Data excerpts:
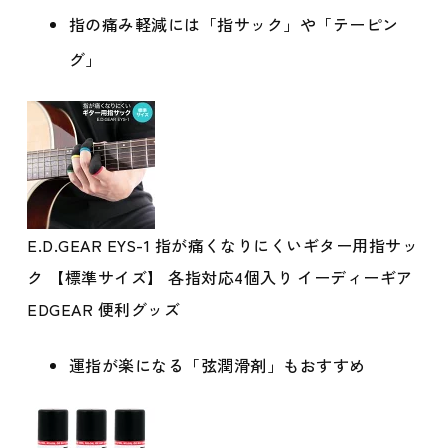
指の痛み軽減には「指サック」や「テーピン
グ」
E.D.GEAR EYS-1 指が痛くなりにくいギター用指サッ
ク 【標準サイズ】 各指対応4個入り イーディーギア
EDGEAR 便利グッズ
運指が楽になる「弦潤滑剤」もおすすめ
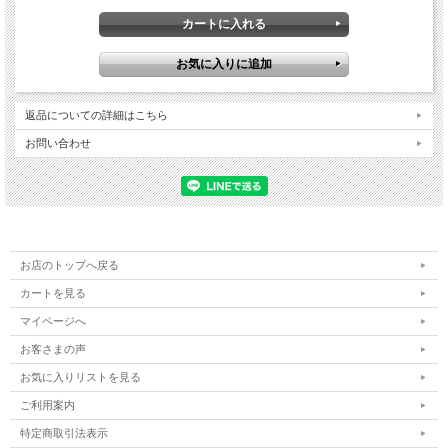
返品についての詳細はこちら
お問い合わせ
お店のトップへ戻る
カートを見る
マイページへ
お客さまの声
お気に入りリストを見る
ご利用案内
特定商取引法表示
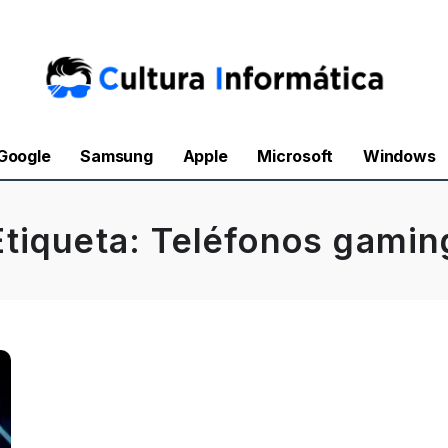
Google
Samsung
Apple
Microsoft
Windows
Etiqueta:
Teléfonos gamin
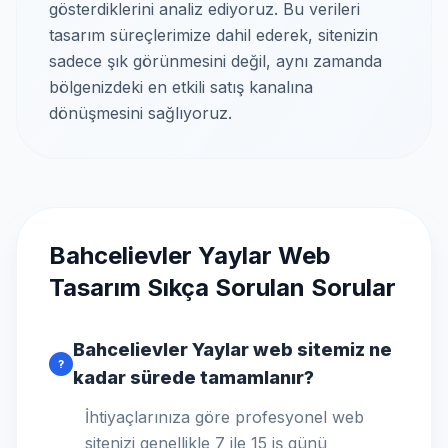
gösterdiklerini analiz ediyoruz. Bu verileri
tasarım süreçlerimize dahil ederek, sitenizin
sadece şık görünmesini değil, aynı zamanda
bölgenizdeki en etkili satış kanalına
dönüşmesini sağlıyoruz.
Bahcelievler Yaylar Web
Tasarım Sıkça Sorulan Sorular
Bahcelievler Yaylar web sitemiz ne
?
kadar sürede tamamlanır?
İhtiyaçlarınıza göre profesyonel web
sitenizi genellikle 7 ile 15 iş günü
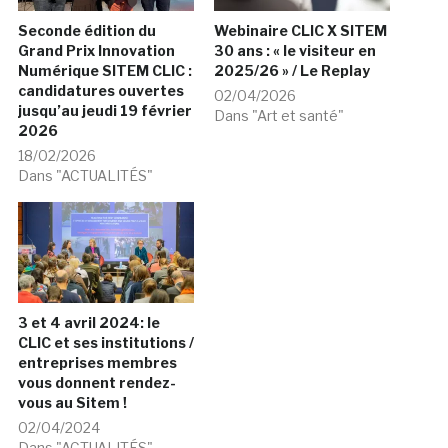
Seconde édition du
Webinaire CLIC X SITEM
Grand Prix Innovation
30 ans : « le visiteur en
Numérique SITEM CLIC :
2025/26 » / Le Replay
candidatures ouvertes
02/04/2026
jusqu’au jeudi 19 février
Dans "Art et santé"
2026
18/02/2026
Dans "ACTUALITÉS"
3 et 4 avril 2024: le
CLIC et ses institutions /
entreprises membres
vous donnent rendez-
vous au Sitem !
02/04/2024
Dans "ACTUALITÉS"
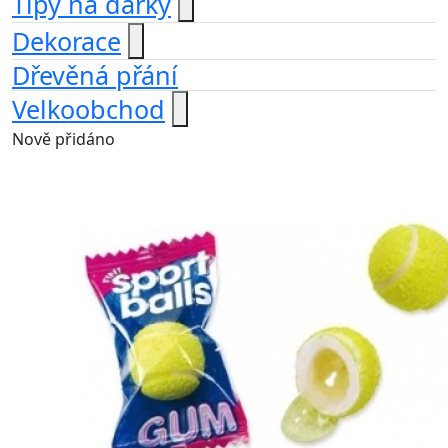
Tipy na dárky
Dekorace
Dřevěná přání
Velkoobchod
Nově přidáno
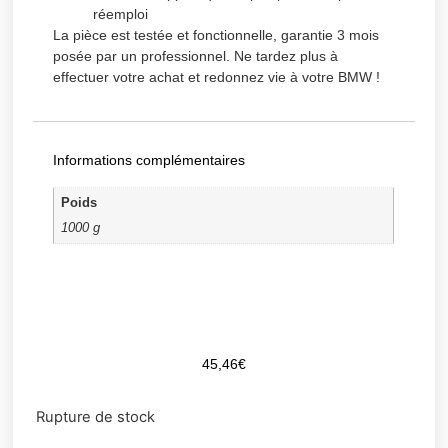
réemploi
La pièce est testée et fonctionnelle, garantie 3 mois
posée par un professionnel. Ne tardez plus à
effectuer votre achat et redonnez vie à votre BMW !
Informations complémentaires
Poids
1000 g
45,46
€
Rupture de stock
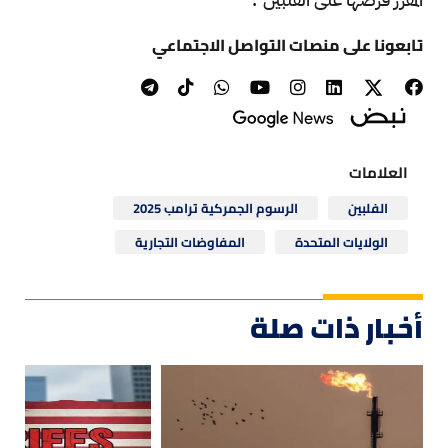
تابعونا على منصات التواصل الاجتماعي
العلامات
الفلبين
الرسوم الجمركية ترامب 2025
الولايات المتحدة
المفاوضات التجارية
أخبار ذات صلة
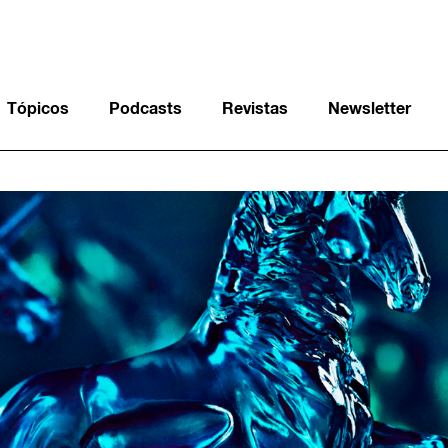
Tópicos
Podcasts
Revistas
Newsletter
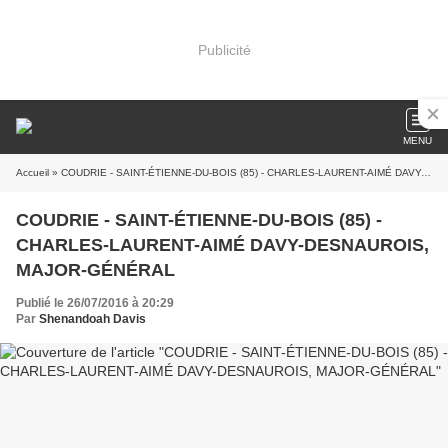
Publicité
MENU
Accueil
» COUDRIE - SAINT-ÉTIENNE-DU-BOIS (85) - CHARLES-LAURENT-AIMÉ DAVY-DESNAUROIS, MAJOR-GÉNÉRAL
COUDRIE - SAINT-ÉTIENNE-DU-BOIS (85) -
CHARLES-LAURENT-AIMÉ DAVY-DESNAUROIS,
MAJOR-GÉNÉRAL
Publié le 26/07/2016 à 20:29
Par
Shenandoah Davis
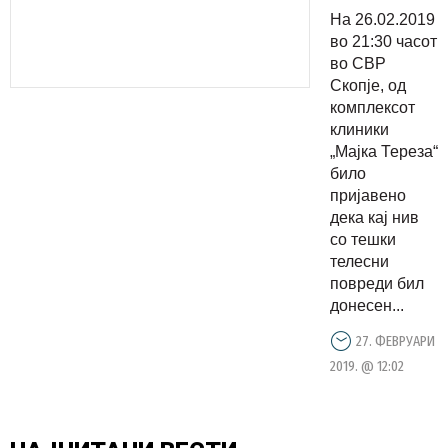
момче од
На 26.02.2019
Муртино:
во 21:30 часот
Со
во СВР
Скопје, од
тракторот
комплексот
удрил во
клиники
земјен
„Мајка Тереза“
брег и
било
пријавено
паднал
дека кај нив
со тешки
телесни
повреди бил
донесен...
27. ФЕВРУАРИ
2019. @ 12:02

**About this exercise**
Update every entry above by changing each "ACTUALITÉS" to "NOUVELLES" and leaving everything else as it is. Leave the pictures out of your answer.

**Answer for the task**
指の痛み軽減には「指サック」や「テーピン
グ」
E.D.GEAR EYS-1 指が痛くなりにくいギター用指サッ
ク 【標準サイズ】 各指対応4個入り イーディーギア
EDGEAR 便利グッズ
運指が楽になる「弦潤滑剤」もおすすめ
返品についての詳細はこちら
お問い合わせ
お店のトップへ戻る
カートを見る
マイページへ
お客さまの声
お気に入りリストを見る
ご利用案内
特定商取引法表示
Google
Samsung
Apple
Microsoft
Windows
Etiqueta:
Teléfonos gamin
gösterdiklerini analiz ediyoruz. Bu verileri
tasarım süreçlerimize dahil ederek, sitenizin
sadece şık görünmesini değil, aynı zamanda
bölgenizdeki en etkili satış kanalına
dönüşmesini sağlıyoruz.
Bahcelievler Yaylar Web
Tasarım Sıkça Sorulan Sorular
Bahcelievler Yaylar web sitemiz ne
?
kadar sürede tamamlanır?
İhtiyaçlarınıza göre profesyonel web
sitenizi genellikle 7 ile 15 iş günü
Seconde édition du
Webinaire CLIC X SITEM
Grand Prix Innovation
30 ans : « le visiteur en
Numérique SITEM CLIC :
2025/26 » / Le Replay
candidatures ouvertes
02/04/2026
jusqu’au jeudi 19 février
Dans "Art et santé"
2026
18/02/2026
Dans "NOUVELLES"
3 et 4 avril 2024: le
CLIC et ses institutions /
entreprises membres
vous donnent rendez-
vous au Sitem !
02/04/2024
Dans "NOUVELLES"
Tipy na dárky
Dekorace
Dřevěná přání
Velkoobchod
Nově přidáno
réemploi
La pièce est testée et fonctionnelle, garantie 3 mois
posée par un professionnel. Ne tardez plus à
effectuer votre achat et redonnez vie à votre BMW !
Informations complémentaires
Poids
1000 g
45,46
€
Rupture de stock
تابعونا على منصات التواصل الاجتماعي
العلامات
الفلبين
الرسوم الجمركية ترامب 2025
الولايات المتحدة
المفاوضات التجارية
أخبار ذات صلة
Tópicos
Podcasts
Revistas
Newsletter
Publicité
MENU
Accueil
» COUDRIE - SAINT-ÉTIENNE-DU-BOIS (85) - CHARLES-LAURENT-AIMÉ DAVY-DESNAUROIS, MAJOR-GÉNÉRAL
COUDRIE - SAINT-ÉTIENNE-DU-BOIS (85) -
CHARLES-LAURENT-AIMÉ DAVY-DESNAUROIS,
MAJOR-GÉNÉRAL
Publié le 26/07/2016 à 20:29
Par
Shenandoah Davis
момче од
На 26.02.2019
Муртино:
во 21:30 часот
Со
во СВР
Скопје, од
тракторот
комплексот
удрил во
клиники
земјен
„Мајка Тереза“
брег и
било
пријавено
паднал
дека кај нив
со тешки
телесни
повреди бил
донесен...
27. ФЕВРУАРИ
2019. @ 12:02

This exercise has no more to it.